Do people need to rethink how much they need to have saved in their emergency fund when it comes to medical care and the new healthcare laws? Will this help or harm individuals?
I don’t think so because people will have coverage. The question is how much will the coverage cost. Its two parts: one, cost difference, two, cost of healthcare that is not covered by insurance. I think the second part, will not be any greater; for many, less. Cost of coverage will be relatively low for people with low incomes, it’s already high. There’s nothing in the law about how much things are going to cost.

How much will it cost once the Affordable Care Act takes effect if you didn’t have healthcare before?

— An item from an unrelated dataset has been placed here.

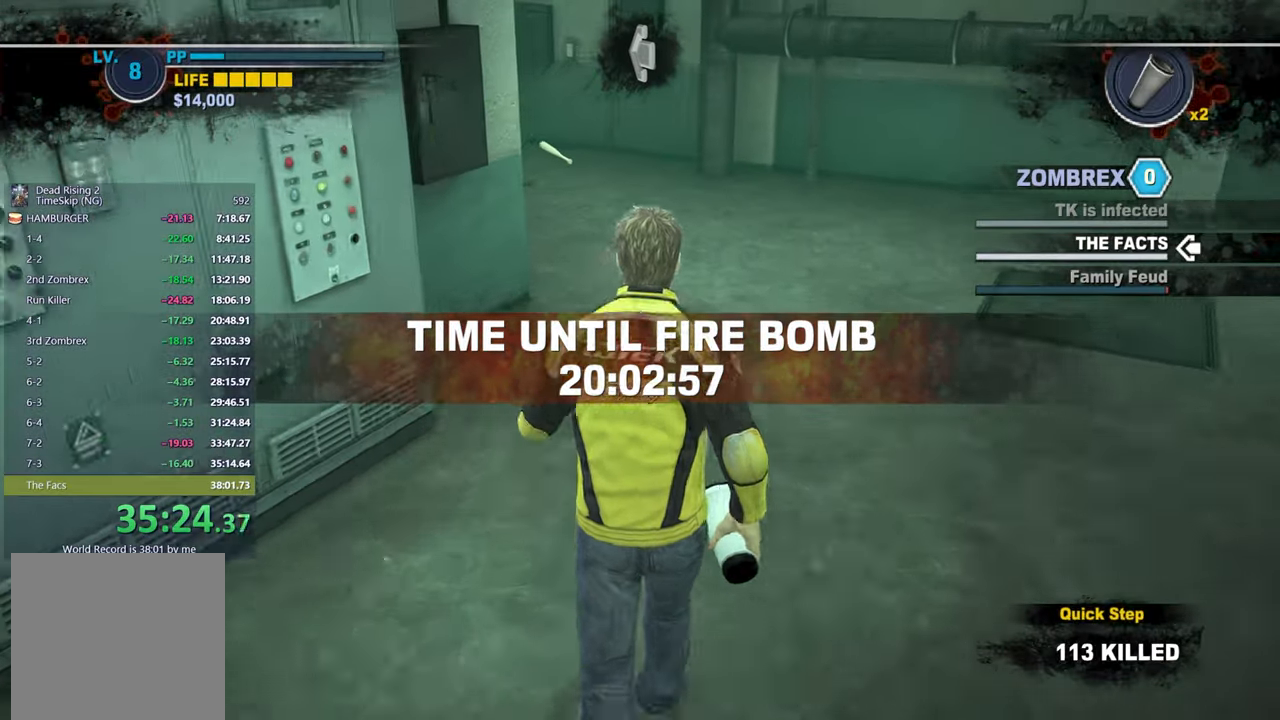
{"buttons": [], "left_stick": "up", "right_stick": "left", "events": []}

If you don’t have healthcare you have two choices: One, to continue going without healthcare, and there is a penalty cost for that. Second choice is to get coverage. Those without coverage pay a tax penalty that it will be $95 in 2014, $325 in 2015, $695 in 2016 or 2.5 percent of taxable income. So that’s the cost of going without healthcare coverage. If you do purchase coverage we don’t know the cost of that; it’s not prescribed in the bill.

Brown is a financial advisor and market manager at Savant Capital Management in McLean. He has published articles in Bloomberg Wealth Manager and Financial Planning magazines.